■ **Qué se pide**:
- A) En el fragmento de la conversación con Kadmenski, enumere las actividades que la respuesta «pequeñoburguesa, occidental y europea» propone tras la frase «¿Estamos vivos?, pues vamos a vivir cómodamente».
- B) Prolongue el fragmento de la conversación con Kadmenski a partir de su última oración.

Ante la mirada cuádruple del físico nuclear, el huevo de Pascua que vigila nuestra conversación adquiere contornos de nave espacial. Fugazmente se me pasa por la cabeza la idea loca de fotografiarlo así como está, con sus cuatro ojos, pero enseguida lo descarto. Lo espantaría. Se subiría a su bola de luz rumbo a una playa turca o gaditana y si te he visto no me acuerdo.

—¿Hubo alguna respuesta militar?

—No, respuesta militar no hubo. Lo que hubo fue el mismo hecho del aterrizaje de algo extraño y las huellas que quedaron. Eso fue lo que hubo. Nosotros llegamos al día siguiente, o puede que un poco después, y empezamos a analizar. Hubo biólogos. No descubrimos nada, nada extravagante. De hecho, era de esperar, porque estas naves deben responder a otros principios que la radiactividad o que las bombas atómicas…

Siento un cosquilleo gratificante. Este hombre cree en los ovnis o al menos deja una ventana abierta para que entren. Como si me hubiera adivinado el pensamiento (los alienígenas de más de tres ojos pueden hacer estas cosas), Kadmenski pasa a una órbita superior, a un nivel de conversación más elevado.

—Le contaré algo. Hay un problema gigantesco en la humanidad. Y es el siguiente: si vamos más al fondo, surge esta pregunta… No sé cómo usted se relaciona con esta cuestión: hay personas religiosas que se acercan a esta cuestión como dice la religión, como dice el cristianismo, los evangelios. La pregunta es la siguiente: la gente que vive en la Tierra, la humanidad, la vida, la creación de esta vida, su desarrollo, ¿tiene un sentido, un propósito, o no lo tiene?

La pregunta me sorprende en fuera de juego (sigo tomando notas sobre sus gafas, de esos dos ojos cuadrados y ciegos que me escrutan desde lo alto sin mirarme). Es una pregunta más propia de Tolstói que de un extraterrestre de Orión. Los rusos mezclan cielo y tierra en sus conversaciones. Lo mismo hablan de fútbol que de Dostoyevski, del cultivo de patatas que de Dios. Con la misma intensidad. Las conversaciones casi nunca fluyen a ras de suelo. Se elevan y aterrizan como un cohete fuera de control (y no necesariamente con combustible de alta graduación, aunque ayuda). Dejo que hable. Dejo que su explicación se expanda. Quiero saber a qué región de su pensamiento me quiere llevar.

—¿Hay un propósito en la humanidad? Porque una gallina también nace y vive, come, pone huevos… ¿Hay algún sentido en la existencia de la gallina? Hay dos respuestas a esta pregunta. La respuesta pequeñoburguesa, occidental y europea, porque la idea de la felicidad aparece más en los ateos, en el mundo occidental que no cree en nada aparte del dinero. Las relaciones personales son escépticas. Dicen: «¿Estamos vivos?, pues vamos a vivir cómodamente». Vamos a comer, a trabajar, a recibir un salario, a criar hijos para que sean felices. Pero no hay un objetivo. Como los cerdos, pero un poco más inteligentes. No hay un objetivo especial establecido en la razón humana. No hay objetivo en el sentido de que la persona sea una mente gigante… Cualquier proceso de la naturaleza tiende de alguna forma a su perfección. Hay un desarrollo. Si la humanidad puede desarrollarse, ¿hacia dónde dirigir ese desarrollo? ¿Comprende? La misma aparición de la humanidad contiene una función: entender, crear… Yo creo que el ser humano ha sido creado para entender el mundo, crear algo nuevo que no hay en este mundo y transformarlo, dirigirlo hacia un desarrollo creativo. Hacia una fase superior del ser humano.

Datos recopilados:

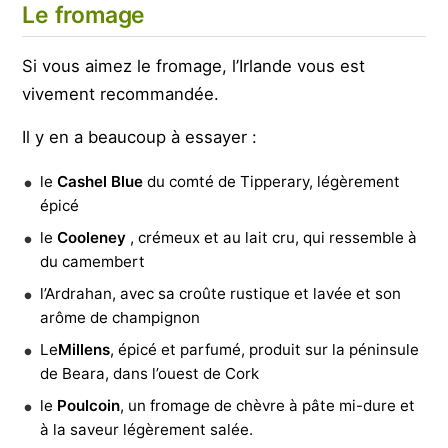
Le fromage
Si vous aimez le fromage, l’Irlande vous est
vivement recommandée.
Il y en a beaucoup à essayer :
le
Cashel Blue
du comté de Tipperary, légèrement
épicé
le
Cooleney
, crémeux et au lait cru, qui ressemble à
du camembert
l’Ardrahan, avec sa croûte rustique et lavée et son
arôme de champignon
Le
Millens
, épicé et parfumé, produit sur la péninsule
de Beara, dans l’ouest de Cork
le
Poulcoin
, un fromage de chèvre à pâte mi-dure et
à la saveur légèrement salée.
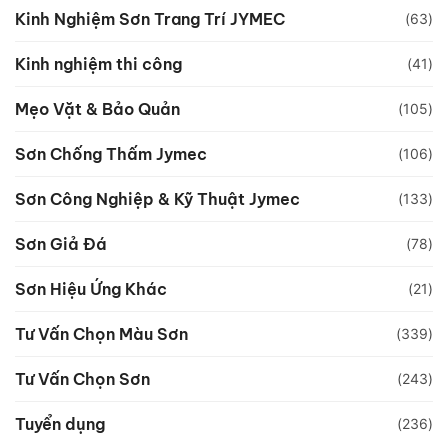
Kinh Nghiệm Sơn Trang Trí JYMEC
(63)
Kinh nghiệm thi công
(41)
Mẹo Vặt & Bảo Quản
(105)
Sơn Chống Thấm Jymec
(106)
Sơn Công Nghiệp & Kỹ Thuật Jymec
(133)
Sơn Giả Đá
(78)
Sơn Hiệu Ứng Khác
(21)
Tư Vấn Chọn Màu Sơn
(339)
Tư Vấn Chọn Sơn
(243)
Tuyển dụng
(236)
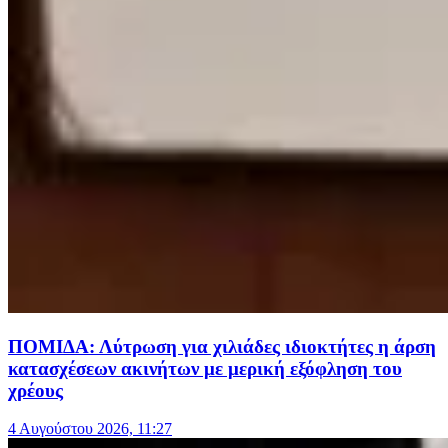
ΠΟΜΙΔΑ: Λύτρωση για χιλιάδες ιδιοκτήτες η άρση
κατασχέσεων ακινήτων με μερική εξόφληση του
χρέους
4 Αυγούστου 2026, 11:27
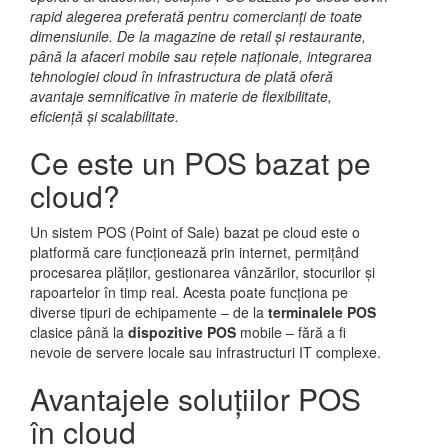
rapid alegerea preferată pentru comercianți de toate
dimensiunile. De la magazine de retail și restaurante,
până la afaceri mobile sau rețele naționale, integrarea
tehnologiei cloud în infrastructura de plată oferă
avantaje semnificative în materie de flexibilitate,
eficiență și scalabilitate.
Ce este un POS bazat pe
cloud?
Un sistem POS (Point of Sale) bazat pe cloud este o
platformă care funcționează prin internet, permițând
procesarea plăților, gestionarea vânzărilor, stocurilor și
rapoartelor în timp real. Acesta poate funcționa pe
diverse tipuri de echipamente – de la
terminalele POS
clasice până la
dispozitive POS
mobile – fără a fi
nevoie de servere locale sau infrastructuri IT complexe.
Avantajele soluțiilor POS
în cloud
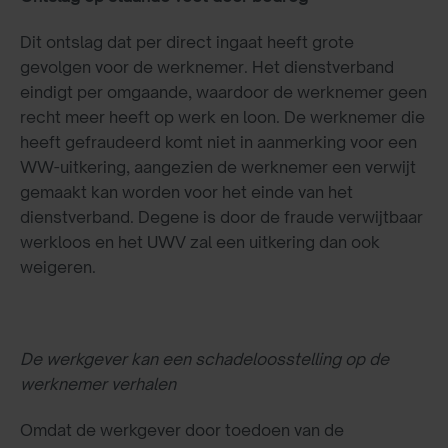
Dit ontslag dat per direct ingaat heeft grote
gevolgen voor de werknemer. Het dienstverband
eindigt per omgaande, waardoor de werknemer geen
recht meer heeft op werk en loon. De werknemer die
heeft gefraudeerd komt niet in aanmerking voor een
WW-uitkering, aangezien de werknemer een verwijt
gemaakt kan worden voor het einde van het
dienstverband. Degene is door de fraude verwijtbaar
werkloos en het UWV zal een uitkering dan ook
weigeren.
De werkgever kan een schadeloosstelling op de
werknemer verhalen
Omdat de werkgever door toedoen van de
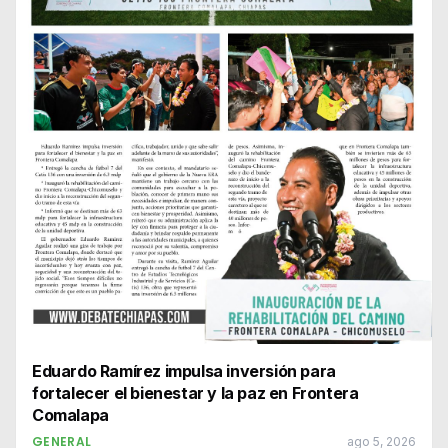
Eduardo Ramírez impulsa inversión para
fortalecer el bienestar y la paz en Frontera
Comalapa
GENERAL
ago 5, 2026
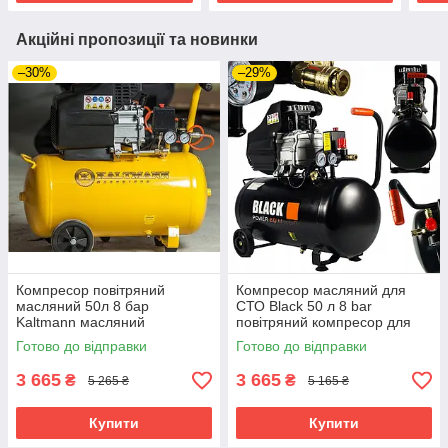
Акційні пропозиції та новинки
–30%
–29%
Компресор повітряний
Компресор масляний для
масляний 50л 8 бар
СТО Black 50 л 8 bar
Kaltmann масляний
повітряний компресор для
компресор для фарбування
будинку електричний
Готово до відправки
Готово до відправки
50 л
3 665
3 665
₴
₴
5 265 ₴
5 165 ₴
Купити
Купити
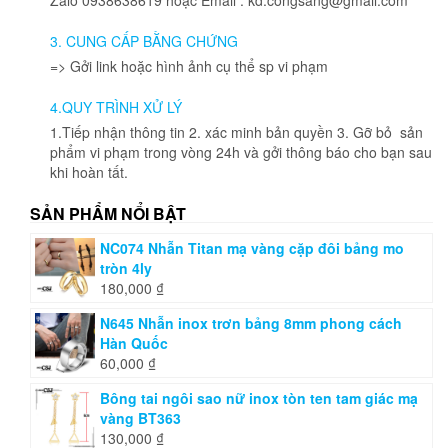
3. CUNG CẤP BẰNG CHỨNG
=> Gởi link hoặc hình ảnh cụ thể sp vi phạm
4.QUY TRÌNH XỬ LÝ
1.Tiếp nhận thông tin 2. xác minh bản quyền 3. Gỡ bỏ sản
phẩm vi phạm trong vòng 24h và gởi thông báo cho bạn sau
khi hoàn tất.
SẢN PHẨM NỔI BẬT
NC074 Nhẫn Titan mạ vàng cặp đôi bảng mo
tròn 4ly
180,000
₫
N645 Nhẫn inox trơn bảng 8mm phong cách
Hàn Quốc
60,000
₫
Bông tai ngôi sao nữ inox tòn ten tam giác mạ
vàng BT363
130,000
₫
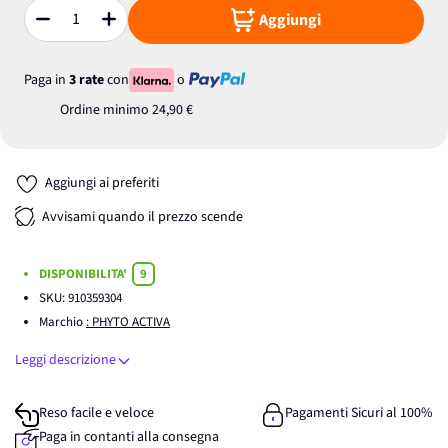
Aggiungi
Quantità
Paga in
3 rate
con
o
Ordine minimo
24,90 €
Aggiungi ai preferiti
Avvisami quando il prezzo scende
DISPONIBILITA'
9
SKU:
910359304
Marchio
: PHYTO ACTIVA
Leggi descrizione
Reso facile e veloce
Pagamenti Sicuri al 100%
Paga in contanti alla consegna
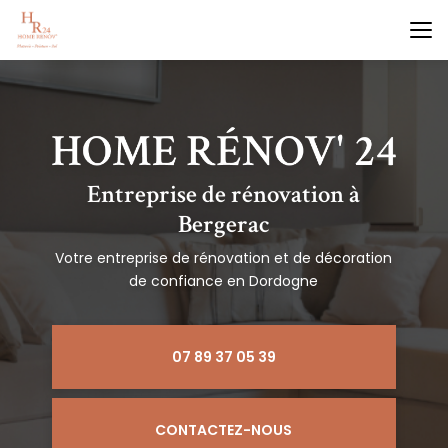
Aller
au
contenu
principal
Entreprise de rénovation à
Bergerac
Votre entreprise de rénovation et de décoration
de confiance en Dordogne
07 89 37 05 39
CONTACTEZ-NOUS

■ **Respuestas redactadas**:
- A)
- Comer
- Trabajar
- Recibir un salario
- Criar hijos para que sean felices

- B)
Siento que lo pierdo, que se me va, que escapa entre las nubes. Pero en lugar de echarle el lazo, vierto más gasolina, me subo a su carro de fuego y contraataco:

—¿Cree usted en Dios?

—Puedo responder a esta pregunta… Es una respuesta difícil… El hecho es que hay un dios de tipo evangelista, con barba… En él es difícil que crea un físico. Pero la mayoría de los físicos inteligentes están convencidos de que el mundo tiene un propósito. Que hay una razón superior. O sea, la mayoría de los físicos están convencidos de que la humanidad no es un sinsentido. Que el destino de la humanidad tiene un objetivo. No necesariamente la vida eterna, el paraíso o el infierno que ofrece la religión oficial. El objetivo puede ser otro. Que un ser como nosotros, que poseemos conciencia y razón, no nace como los cerdos solo para hacer dinero y llevar una dolce vita. La humanidad ha sido creada para algo más, para entender el mundo y cambiarlo. Y este es el punto central de mi contraposición a Occidente. Por ideología. Por eso, todo gobierno o sociedad que contribuya, desde el punto de vista de la persona, a desarrollar el principio creativo, no monetario, sentaría las bases. Esas civilizaciones tendrán futuro y no las que estimulan las cosas pequeñas, como la civilización occidental. Newton intentó toda su vida demostrar la existencia de Dios matemáticamente. ¿Por qué es posible la ciencia?, se preguntaba. Para que exista la ciencia —dice Newton, y este es su logro— es necesario que Dios haya creado el mundo y las leyes de este mundo y deje de intervenir categóricamente en los asuntos de este mundo. Entonces hay ciencia, estudiamos las leyes de Dios que funcionan en este mundo y conociendo estas leyes podemos desarrollar el mundo de forma predecible, etcétera. O sea, la ciencia funciona cuando no hay intervención de Dios.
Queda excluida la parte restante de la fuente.